◆ Brief ◆
Copy out every line of the items below word for word, but leave out the pictures.

(Data records)
Begin
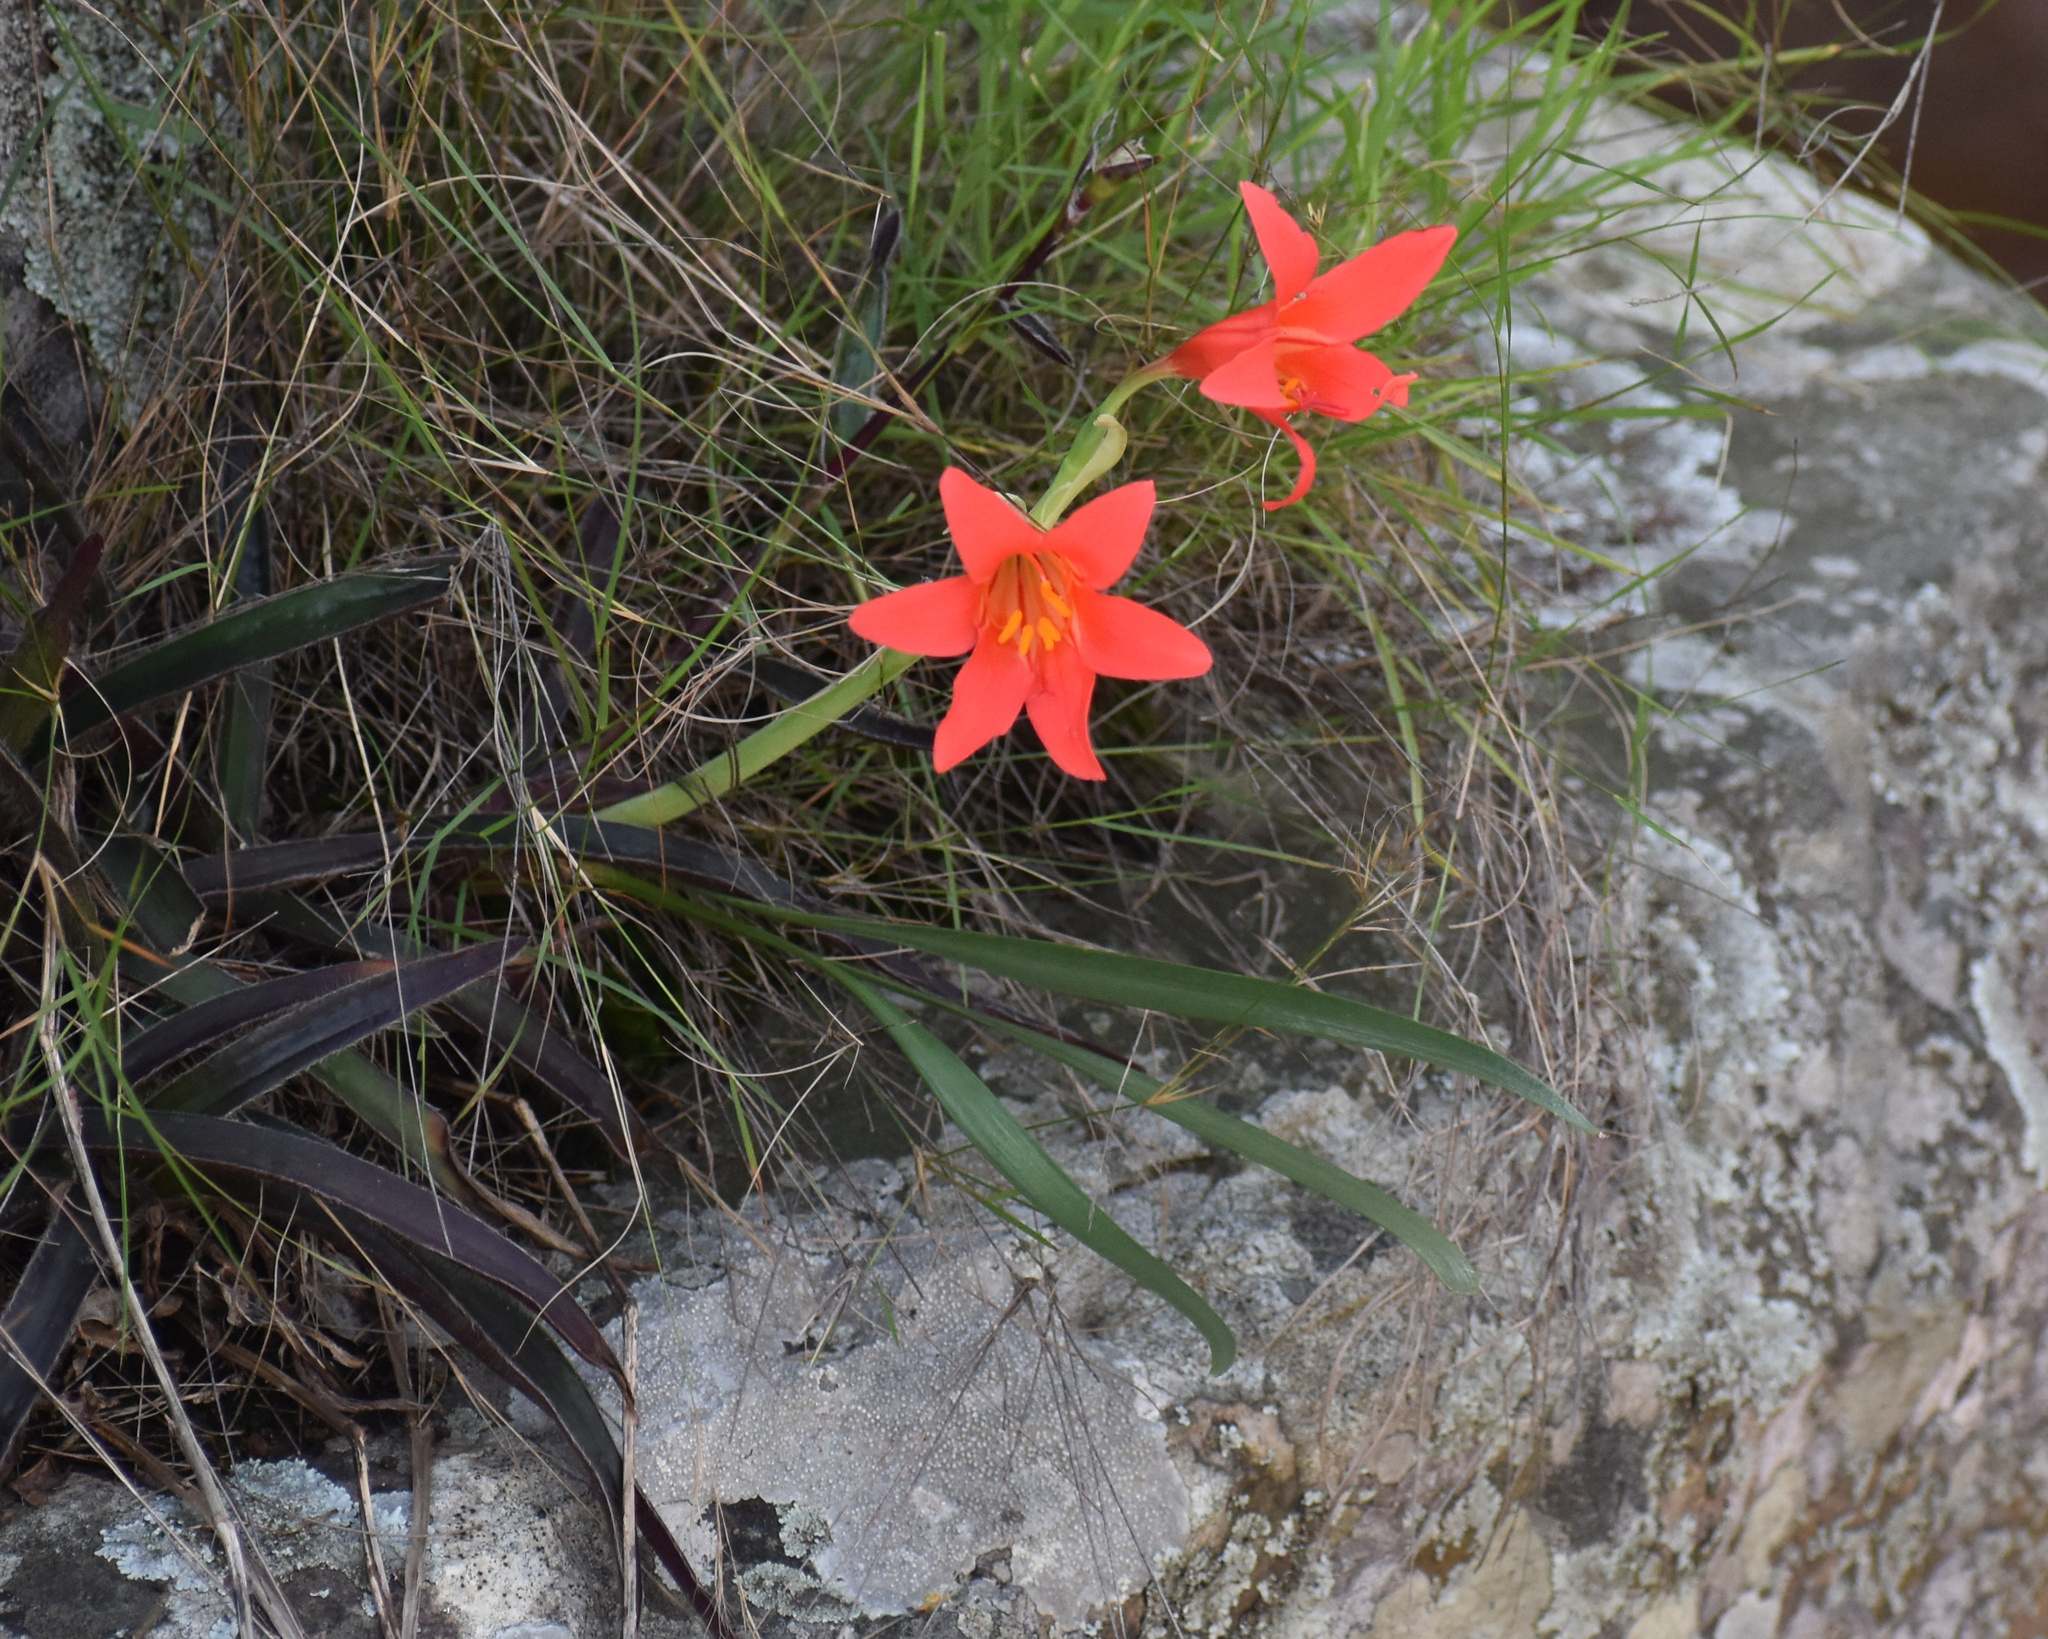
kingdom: Plantae
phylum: Tracheophyta
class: Liliopsida
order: Asparagales
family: Amaryllidaceae
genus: Cyrtanthus
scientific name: Cyrtanthus sanguineus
End
◆ Finished exercise ◆
kingdom: Plantae
phylum: Tracheophyta
class: Liliopsida
order: Asparagales
family: Amaryllidaceae
genus: Cyrtanthus
scientific name: Cyrtanthus sanguineus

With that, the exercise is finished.